Comment by jillesvangurp
Comment by jillesvangurp 3 days ago
There are lots of reasons why keeping data centers on the ground might be cheaper but the article seems to be skipping over a few things.
1) ISS is about 30 years old. It's hardly the state of the art in solar technology. Also, it's much easier to get light to solar panels far a larger part of the time. Permanently in some orbits. And of course there is 0% chance of clouds or other obstructions.
2) We'll have Starship soon and New Glenn. Launching a lot of mass to orbit is a lot cheaper than launching the Space Station was.
3) The article complains about lack of bandwidth. Star Link serves millions of customers with high speed, low latency internet via thousands of satellites.
4) There have been plans for large scale solar panels in space for the purpose of beaming energy down in some form. This is not as much science fiction as it used to be anymore.

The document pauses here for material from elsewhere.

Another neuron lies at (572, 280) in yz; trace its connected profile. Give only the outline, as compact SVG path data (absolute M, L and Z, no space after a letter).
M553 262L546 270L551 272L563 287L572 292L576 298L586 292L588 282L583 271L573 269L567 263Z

5) Learning effects are a thing. Based on thirty years ago, this is a bad idea. Based on today, it's still not great. But if things continue to improve, some things become doable. Star link works today and in terms of investment it's not a lot worse than a lot of the terrestrial communication networks it replaces. The notion would have been ridiculous a few decades ago but it no longer is.
In short, counter arguments to articles like this almost write themselves.
Solar panel performance is not the limiting factor in space. Thermal management is. Better solar panels don't help you here. Neither does permanent sunshine -- without the capability to radiate more heat at night, you've made the thermal management problem immensely worse.
Rockets: Launching no mass to orbit is even cheaper still.
Bandwidth: You do realize that even starlink speeds are crazy slow and high latency compared to data center optical connections? Fiber and copper always win out over wifi. With space, you are stuck with wifi. (Oversimplified, but accurate.)
Space solar power: there has been talk of this for half a century, yes. It never materialized because, like space data centers, it doesn't make economic sense.